Солдату подали бочарный струг, но не оружия, а руки недоставало палачу.
Шале вновь занял свое место.
Зрители этой ужасной сцены насчитали тридцать два удара. На двадцатом осужденный еще простонал: «Иисус! Мария!»
Когда все было кончено, м-м де Шале встала и, подняв обе руки к небу, произнесла:
— Благодарю тебя, Создатель! Я считала себя только матерью осужденного, но я — мать мученика!
Она просила, чтобы ей отдали труп сына, и просьба ее была исполнена. Кардинал по временам бывал чрезвычайно милостив.
М-м де Шеврез получила приказание не выезжать из Верже, где она в то время находилась. Гастон узнал о смерти Шале за игорным столом и продолжал свое занятие. Королеве был отдан приказ явиться в Совет, где для нее было приготовлено место, на которое она и села. Тогда ей прочли донос Лувиньи и признание Шале. Ее упрекали в желании умертвить короля, чтобы выйти замуж за его брата.
До этой минуты королева молчала, но, выслушав последние обвинения, она встала и удовольствовалась ответом, сопровожденным одной из тех презрительных улыбок, столь привычных для прекрасной испанки:
— Я мало бы выиграла от перемены.
Этот ответ окончательно погубил ее в глазах короля, который до последней минуты своей жизни был уверен, что Шале, королева и брат были в заговоре с целью его умертвить.
Недостойный поступок Лувиньи недолго оставался безнаказанным — год спустя он был убит на дуэли.
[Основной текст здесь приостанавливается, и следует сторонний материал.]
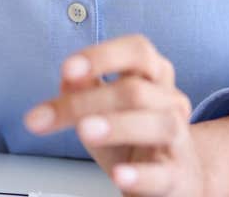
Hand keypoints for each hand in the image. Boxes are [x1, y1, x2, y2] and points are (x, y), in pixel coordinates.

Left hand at [23, 34, 205, 196]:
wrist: (173, 177)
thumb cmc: (133, 139)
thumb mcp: (103, 110)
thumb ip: (85, 89)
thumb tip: (69, 76)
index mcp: (154, 76)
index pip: (137, 51)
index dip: (102, 56)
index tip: (68, 69)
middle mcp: (170, 101)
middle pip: (136, 90)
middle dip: (87, 101)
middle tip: (49, 116)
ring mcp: (178, 139)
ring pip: (159, 124)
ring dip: (117, 126)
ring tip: (85, 132)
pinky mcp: (178, 176)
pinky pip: (163, 173)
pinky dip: (139, 174)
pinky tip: (119, 175)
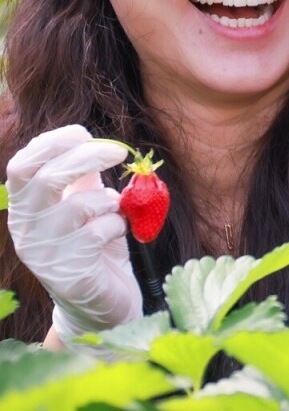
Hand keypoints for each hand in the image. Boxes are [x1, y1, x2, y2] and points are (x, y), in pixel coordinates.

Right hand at [6, 125, 142, 345]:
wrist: (101, 303)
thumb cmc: (94, 244)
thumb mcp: (86, 204)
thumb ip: (84, 177)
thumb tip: (92, 142)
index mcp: (25, 207)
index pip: (22, 166)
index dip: (51, 143)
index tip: (82, 133)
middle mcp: (26, 230)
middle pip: (47, 178)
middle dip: (88, 156)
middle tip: (120, 151)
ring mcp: (45, 253)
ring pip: (79, 205)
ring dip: (109, 200)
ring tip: (114, 210)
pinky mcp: (70, 273)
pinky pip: (100, 232)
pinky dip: (118, 224)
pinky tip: (117, 232)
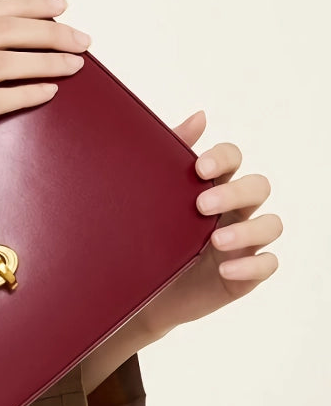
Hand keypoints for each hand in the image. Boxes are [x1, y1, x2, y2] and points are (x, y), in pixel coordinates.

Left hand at [137, 109, 281, 336]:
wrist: (135, 289)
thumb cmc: (146, 236)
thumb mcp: (152, 195)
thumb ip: (171, 153)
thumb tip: (200, 116)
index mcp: (212, 185)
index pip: (234, 159)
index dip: (224, 158)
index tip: (199, 168)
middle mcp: (233, 209)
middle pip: (258, 186)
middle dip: (234, 193)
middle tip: (200, 206)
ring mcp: (243, 241)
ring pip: (271, 224)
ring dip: (248, 230)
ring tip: (215, 240)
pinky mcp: (245, 273)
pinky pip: (267, 264)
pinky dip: (252, 266)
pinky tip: (225, 269)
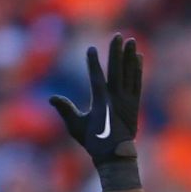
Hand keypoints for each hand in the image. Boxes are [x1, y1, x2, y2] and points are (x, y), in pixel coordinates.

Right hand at [50, 34, 141, 168]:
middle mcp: (115, 99)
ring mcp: (127, 101)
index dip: (93, 63)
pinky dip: (138, 70)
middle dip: (116, 52)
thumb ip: (66, 110)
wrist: (115, 156)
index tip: (91, 48)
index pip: (96, 78)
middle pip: (116, 71)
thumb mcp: (76, 127)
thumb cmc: (93, 142)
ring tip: (131, 40)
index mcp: (100, 103)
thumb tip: (52, 98)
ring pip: (129, 74)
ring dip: (130, 56)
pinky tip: (138, 58)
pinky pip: (137, 83)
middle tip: (118, 35)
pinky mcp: (135, 104)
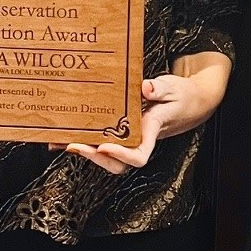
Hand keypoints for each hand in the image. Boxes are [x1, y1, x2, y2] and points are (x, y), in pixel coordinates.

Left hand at [65, 53, 231, 174]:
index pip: (139, 155)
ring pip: (107, 156)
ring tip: (61, 142)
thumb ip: (159, 88)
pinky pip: (103, 141)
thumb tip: (145, 88)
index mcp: (152, 130)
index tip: (104, 146)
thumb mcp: (173, 87)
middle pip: (117, 163)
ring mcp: (130, 137)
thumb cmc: (181, 95)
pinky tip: (64, 136)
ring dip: (85, 152)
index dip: (121, 155)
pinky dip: (84, 140)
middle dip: (94, 158)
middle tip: (72, 144)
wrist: (189, 101)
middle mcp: (139, 139)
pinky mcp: (123, 131)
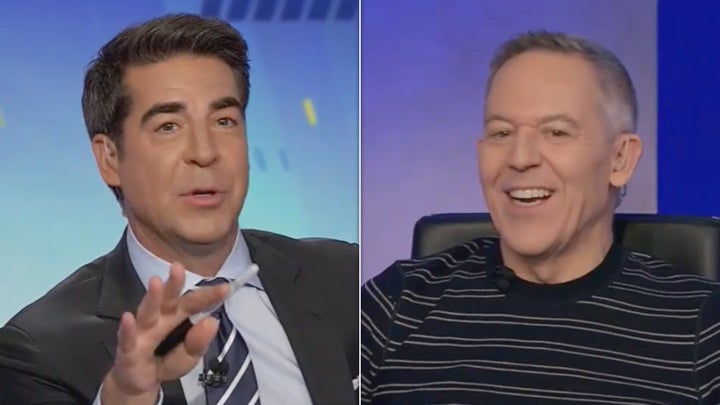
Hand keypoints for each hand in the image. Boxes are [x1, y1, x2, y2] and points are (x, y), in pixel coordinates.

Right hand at [101, 262, 227, 404]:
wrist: (139, 384)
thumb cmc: (166, 362)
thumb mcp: (189, 357)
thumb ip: (199, 342)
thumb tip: (212, 321)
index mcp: (177, 318)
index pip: (193, 303)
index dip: (208, 295)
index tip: (226, 288)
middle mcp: (159, 319)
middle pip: (168, 300)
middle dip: (173, 284)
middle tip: (178, 267)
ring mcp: (142, 332)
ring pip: (148, 312)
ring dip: (152, 297)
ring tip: (156, 282)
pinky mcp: (127, 350)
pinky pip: (127, 339)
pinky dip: (128, 329)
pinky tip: (128, 318)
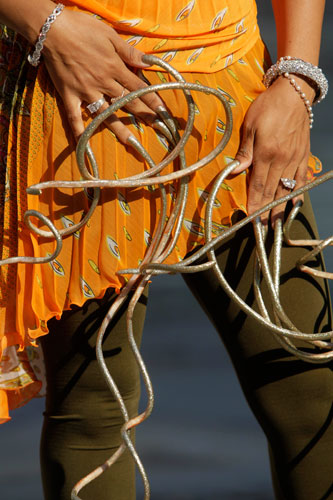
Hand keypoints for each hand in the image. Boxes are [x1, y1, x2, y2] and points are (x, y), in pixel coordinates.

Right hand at [43, 9, 163, 140]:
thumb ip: (129, 52)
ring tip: (131, 142)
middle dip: (145, 116)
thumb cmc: (82, 28)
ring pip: (106, 114)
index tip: (165, 112)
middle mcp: (103, 83)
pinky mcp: (69, 95)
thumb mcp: (110, 35)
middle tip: (159, 129)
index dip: (153, 100)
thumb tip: (148, 62)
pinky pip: (74, 117)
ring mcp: (86, 91)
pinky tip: (84, 145)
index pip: (139, 87)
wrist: (51, 29)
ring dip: (119, 129)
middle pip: (127, 102)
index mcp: (114, 68)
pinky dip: (79, 131)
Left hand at [233, 76, 313, 225]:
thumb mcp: (250, 126)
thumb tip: (234, 172)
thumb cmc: (268, 107)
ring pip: (287, 189)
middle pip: (272, 192)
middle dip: (265, 213)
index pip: (258, 186)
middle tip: (262, 230)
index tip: (250, 220)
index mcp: (266, 154)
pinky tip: (294, 205)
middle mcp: (282, 160)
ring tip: (276, 225)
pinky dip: (297, 193)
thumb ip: (244, 152)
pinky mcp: (304, 156)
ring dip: (280, 209)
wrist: (294, 92)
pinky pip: (301, 179)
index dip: (254, 205)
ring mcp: (295, 159)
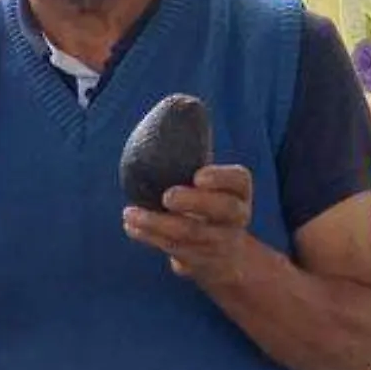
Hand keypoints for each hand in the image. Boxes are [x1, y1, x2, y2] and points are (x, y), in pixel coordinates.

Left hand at [123, 165, 255, 285]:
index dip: (221, 178)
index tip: (198, 175)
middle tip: (167, 196)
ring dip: (157, 223)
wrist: (226, 257)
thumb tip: (173, 109)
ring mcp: (219, 241)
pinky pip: (174, 250)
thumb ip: (191, 160)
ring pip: (191, 234)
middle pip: (223, 209)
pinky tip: (131, 225)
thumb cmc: (208, 205)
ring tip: (130, 213)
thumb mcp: (210, 184)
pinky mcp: (199, 260)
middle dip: (194, 202)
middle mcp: (236, 216)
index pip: (239, 180)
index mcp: (240, 191)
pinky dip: (149, 237)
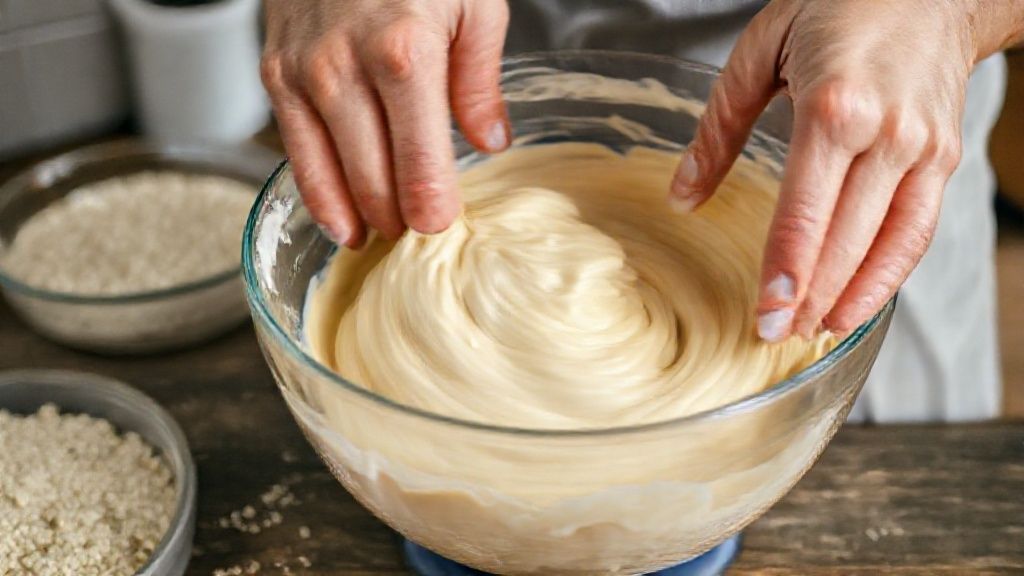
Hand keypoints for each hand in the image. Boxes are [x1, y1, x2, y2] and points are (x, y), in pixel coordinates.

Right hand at [261, 0, 510, 246]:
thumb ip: (479, 80)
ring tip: (380, 237)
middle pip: (373, 178)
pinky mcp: (275, 74)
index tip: (442, 228)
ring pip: (330, 173)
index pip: (419, 162)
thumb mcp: (474, 3)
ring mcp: (303, 74)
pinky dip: (318, 192)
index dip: (432, 209)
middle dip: (399, 218)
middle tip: (420, 234)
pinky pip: (295, 151)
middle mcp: (345, 69)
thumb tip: (489, 143)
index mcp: (405, 54)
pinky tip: (340, 219)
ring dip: (358, 216)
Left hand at [670, 0, 1020, 340]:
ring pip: (888, 243)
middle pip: (846, 238)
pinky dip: (889, 274)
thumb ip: (718, 130)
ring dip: (850, 296)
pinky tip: (857, 301)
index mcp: (834, 106)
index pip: (806, 209)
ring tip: (813, 332)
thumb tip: (683, 197)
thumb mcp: (760, 53)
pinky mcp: (943, 157)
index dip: (786, 269)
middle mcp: (886, 133)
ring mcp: (922, 148)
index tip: (766, 314)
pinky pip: (918, 230)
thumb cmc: (839, 8)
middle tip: (774, 338)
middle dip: (810, 297)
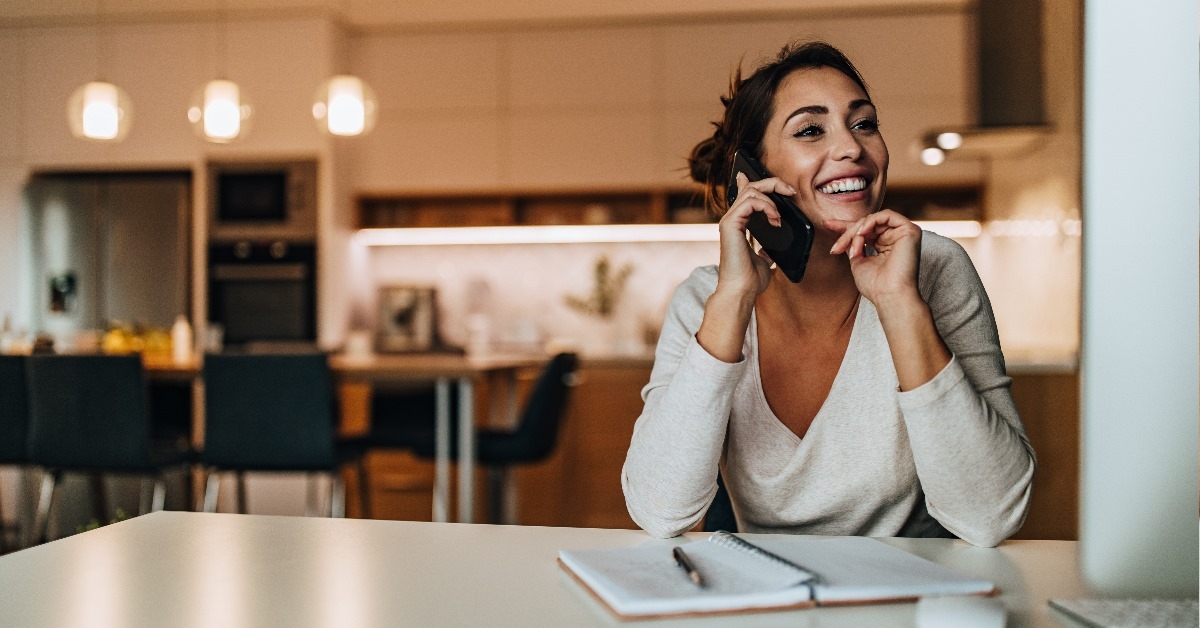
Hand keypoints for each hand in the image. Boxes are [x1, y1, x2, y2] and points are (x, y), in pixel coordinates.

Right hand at [716, 172, 793, 298]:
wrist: (741, 292)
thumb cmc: (750, 280)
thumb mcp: (763, 262)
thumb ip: (765, 251)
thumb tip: (768, 250)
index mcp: (738, 225)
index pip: (744, 194)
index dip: (757, 181)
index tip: (781, 187)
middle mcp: (732, 220)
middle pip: (750, 186)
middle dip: (773, 184)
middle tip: (790, 192)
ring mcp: (729, 221)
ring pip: (751, 190)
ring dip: (772, 197)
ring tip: (780, 216)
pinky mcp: (730, 224)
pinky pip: (750, 201)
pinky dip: (766, 207)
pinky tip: (775, 219)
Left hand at [826, 209, 922, 306]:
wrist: (890, 296)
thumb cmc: (876, 286)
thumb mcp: (858, 262)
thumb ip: (853, 246)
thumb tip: (845, 235)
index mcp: (886, 246)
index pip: (865, 230)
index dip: (845, 226)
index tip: (826, 224)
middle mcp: (896, 238)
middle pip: (867, 223)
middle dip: (848, 232)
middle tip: (837, 247)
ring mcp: (904, 233)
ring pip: (873, 219)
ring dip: (857, 230)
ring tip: (851, 246)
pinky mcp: (910, 230)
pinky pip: (886, 215)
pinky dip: (870, 222)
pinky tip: (862, 233)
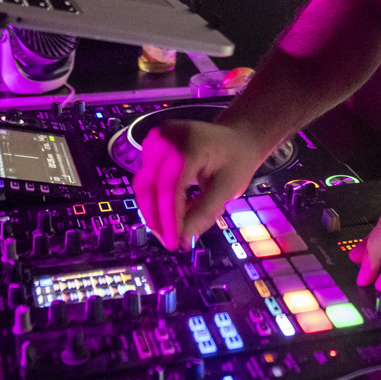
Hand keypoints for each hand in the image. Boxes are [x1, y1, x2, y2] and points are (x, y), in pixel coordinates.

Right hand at [133, 118, 266, 249]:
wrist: (235, 137)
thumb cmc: (236, 161)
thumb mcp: (227, 188)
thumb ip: (203, 213)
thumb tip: (182, 240)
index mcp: (190, 144)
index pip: (169, 187)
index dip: (168, 218)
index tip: (173, 243)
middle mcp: (167, 137)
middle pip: (149, 185)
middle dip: (156, 218)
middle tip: (169, 242)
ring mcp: (157, 138)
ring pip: (144, 184)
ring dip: (154, 210)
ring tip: (171, 230)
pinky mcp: (153, 145)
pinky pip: (147, 178)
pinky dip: (156, 198)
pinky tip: (170, 211)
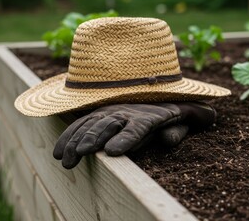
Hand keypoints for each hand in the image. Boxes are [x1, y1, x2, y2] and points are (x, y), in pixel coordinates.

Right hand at [53, 102, 215, 168]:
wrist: (160, 89)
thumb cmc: (177, 108)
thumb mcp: (189, 115)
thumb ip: (187, 123)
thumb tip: (168, 139)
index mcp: (148, 116)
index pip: (136, 129)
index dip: (125, 140)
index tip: (113, 152)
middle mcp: (126, 112)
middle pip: (107, 126)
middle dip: (93, 139)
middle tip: (80, 154)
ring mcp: (111, 111)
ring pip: (90, 125)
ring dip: (75, 141)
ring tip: (65, 159)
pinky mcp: (100, 114)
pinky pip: (81, 125)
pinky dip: (68, 137)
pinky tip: (59, 152)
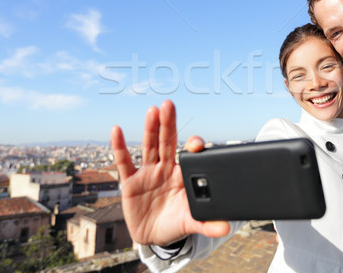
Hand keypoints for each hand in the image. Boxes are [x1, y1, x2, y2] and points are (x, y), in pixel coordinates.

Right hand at [110, 100, 229, 245]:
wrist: (153, 237)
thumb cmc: (175, 224)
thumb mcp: (190, 223)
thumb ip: (206, 224)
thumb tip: (226, 228)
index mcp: (182, 176)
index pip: (189, 156)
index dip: (193, 147)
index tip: (197, 143)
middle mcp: (165, 169)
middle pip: (167, 142)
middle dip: (168, 124)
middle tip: (169, 104)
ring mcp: (148, 173)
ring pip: (149, 146)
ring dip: (150, 129)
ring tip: (152, 110)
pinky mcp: (130, 181)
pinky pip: (124, 162)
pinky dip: (119, 147)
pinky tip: (116, 130)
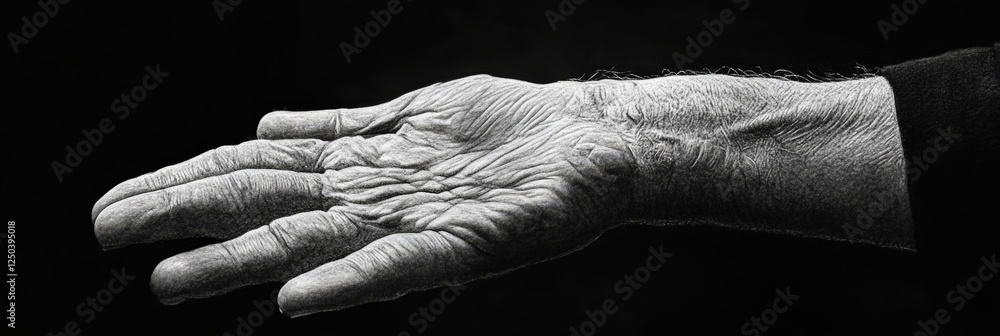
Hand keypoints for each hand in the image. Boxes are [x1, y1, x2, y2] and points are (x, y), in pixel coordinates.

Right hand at [92, 74, 637, 316]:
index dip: (181, 183)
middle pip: (263, 203)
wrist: (587, 144)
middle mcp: (370, 197)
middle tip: (109, 233)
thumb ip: (338, 126)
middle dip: (184, 216)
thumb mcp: (408, 114)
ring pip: (311, 240)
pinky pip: (399, 263)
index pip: (249, 169)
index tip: (116, 200)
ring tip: (174, 281)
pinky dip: (348, 280)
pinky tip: (297, 298)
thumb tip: (264, 124)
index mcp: (354, 165)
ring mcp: (412, 220)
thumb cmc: (499, 131)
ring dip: (242, 261)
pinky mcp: (465, 240)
Что касается Рошфора, то он имел дерзость возвратиться в Брюссель и даже после казни Шале оставался в своем монастыре, и никто не знал об его участии в судьбе бедняги. Но однажды, поворачивая за угол одной из улиц, он встретил конюшего графа де Шале и в испуге едва успел опустить капюшон на лицо, и потом, боясь быть узнанным, оставил город. И в самом деле вовремя, так как тотчас двери монастыря были заперты, начались розыски, но оказалось поздно — Рошфор, обратясь снова в кавалера, уже скакал по дороге к Парижу и возвратился к кардиналу, гордясь успехом своего дела, которое, по его убеждению, он так благородно исполнил. Вот что значит совесть!
ГЛАВА IV. 1627 — 1628
О том, что стало с врагами кардинала. — Политические и любовные замыслы Букингема. — Кончина герцогини Орлеанской. — Новые казни. — Милорд Монтегю. — Поручение, данное Лапорту. — Игра в карты. — Осада Ла-Рошели. — Трагическая кончина Букингема. — Печаль королевы. — Анна Австрийская и Вуатюр.
Благодаря любви Букингема, равнодушие короля к Анне Австрийской превратилось в холодность, после дела Шале эта холодность превратилась в антипатию, и далее мы увидим, как антипатия превращается в ненависть.